#### WHAT TO PRODUCE
Your answer should be one number: the count of lines in the records that include the word "Dual".

*** PROVIDED RECORDS Section Begins ***

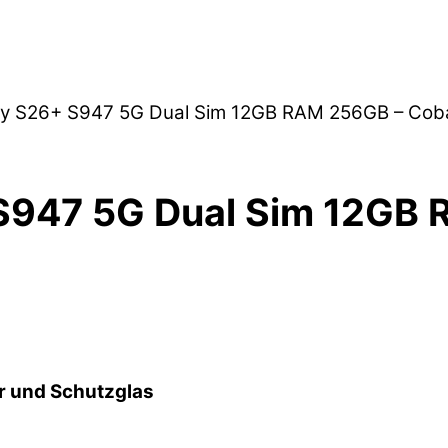
y S26+ S947 5G Dual Sim 12GB RAM 256GB – Cobal
947 5G Dual Sim 12GB 
r und Schutzglas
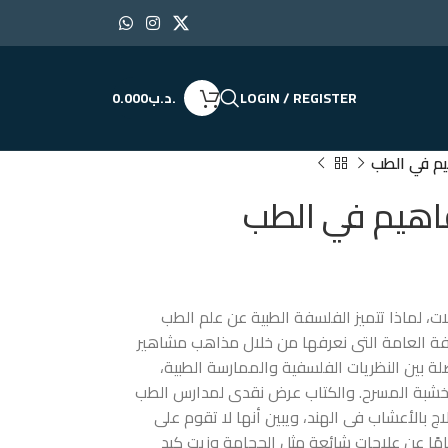
LOGIN / REGISTER
.د.ب
0.000
يم في الطب
اهيم في الطب
ات، لماذا تتميز الفلسفة الطبية عن علم الطب
فة العامة التى نعرفها من خلال مذاهب مشاهير
ة بين النظريات الفلسفية والممارسة الطبية،
شبة المسرح. والكتاب عرض نقدى لمدارس الطب
علاج بالأعشاب فى الهند، ويبين أنها لا تقوم على
ًا عن علاجات شائعة مثل الحجامة وزيت كبد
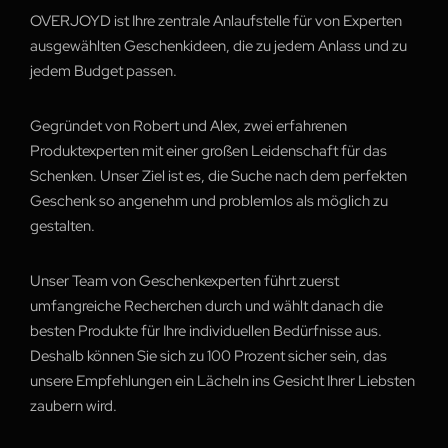
OVERJOYD ist Ihre zentrale Anlaufstelle für von Experten
ausgewählten Geschenkideen, die zu jedem Anlass und zu
jedem Budget passen.
Gegründet von Robert und Alex, zwei erfahrenen
Produktexperten mit einer großen Leidenschaft für das
Schenken. Unser Ziel ist es, die Suche nach dem perfekten
Geschenk so angenehm und problemlos als möglich zu
gestalten.
Unser Team von Geschenkexperten führt zuerst
umfangreiche Recherchen durch und wählt danach die
besten Produkte für Ihre individuellen Bedürfnisse aus.
Deshalb können Sie sich zu 100 Prozent sicher sein, das
unsere Empfehlungen ein Lächeln ins Gesicht Ihrer Liebsten
zaubern wird.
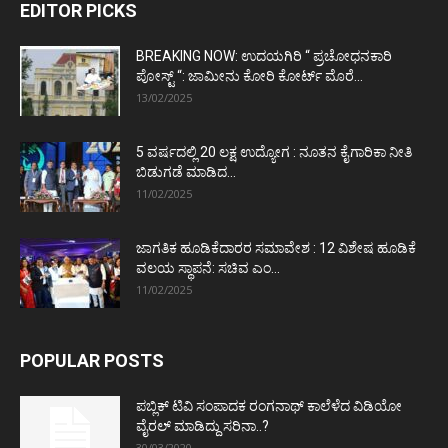
EDITOR PICKS
BREAKING NOW: ಉದಯಗಿರಿ “ ಪ್ರಚೋಧನಕಾರಿ
ಪೋಸ್ಟ್‌ “: ಜಾಮೀನು ಕೋರಿ ಕೋರ್ಟ್‌ ಮೊರೆ...
13/02/2025
5 ವರ್ಷದಲ್ಲಿ 20 ಲಕ್ಷ ಉದ್ಯೋಗ : ನೂತನ ಕೈಗಾರಿಕಾ ನೀತಿ
ಬಿಡುಗಡೆ ಮಾಡಿದ...
11/02/2025
ಜಾಗತಿಕ ಹೂಡಿಕೆದಾರರ ಸಮಾವೇಶ : 12 ವಿಶೇಷ ಹೂಡಿಕೆ
ವಲಯ ಸ್ಥಾಪನೆ: ಸಚಿವ ಎಂ...
11/02/2025
POPULAR POSTS
ಪಬ್ಲಿಕ್ ಟಿವಿ ಸಂಪಾದಕ ರಂಗನಾಥ್ ಕಾಲೆಳೆದ ವಿಡಿಯೋ
ವೈರಲ್ ಮಾಡಿದ್ದು ಸರಿನಾ..?
30/03/2020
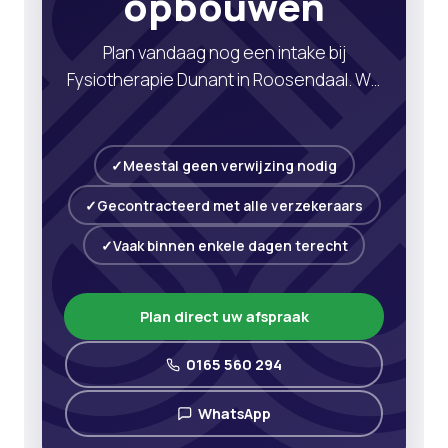
opbouwen
Plan vandaag nog een intake bij
Fysiotherapie Dunant in Roosendaal. We
helpen u met uitleg, gerichte oefeningen
en advies om u sterker en belastbaarder
te maken.
Meestal geen verwijzing nodig
Gecontracteerd met alle verzekeraars
Vaak binnen enkele dagen terecht
Plan direct uw afspraak
0165 560 294
WhatsApp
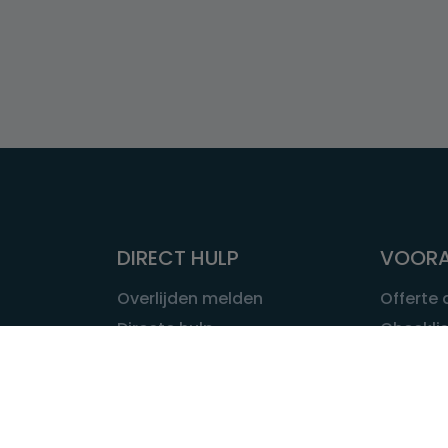
DIRECT HULP
VOORA
Overlijden melden
Offerte
Directe hulp
Checklis
Intakeformulier
Wat kost
Eerste 24 uur
Uitvaart 
Overlijden buitenland
Onze ui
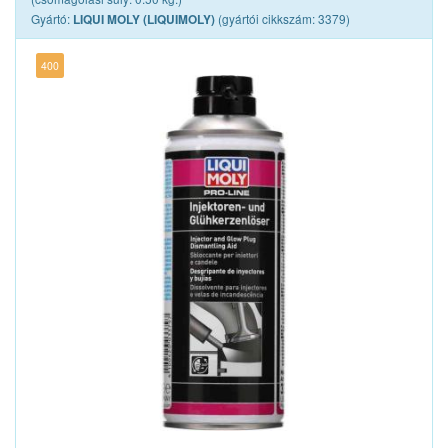
Gyártó:
(gyártói cikkszám: 3379)
LIQUI MOLY (LIQUIMOLY)
400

*** PROVIDED RECORDS Section Ends ***

#### RESULT FOR THIS TASK
2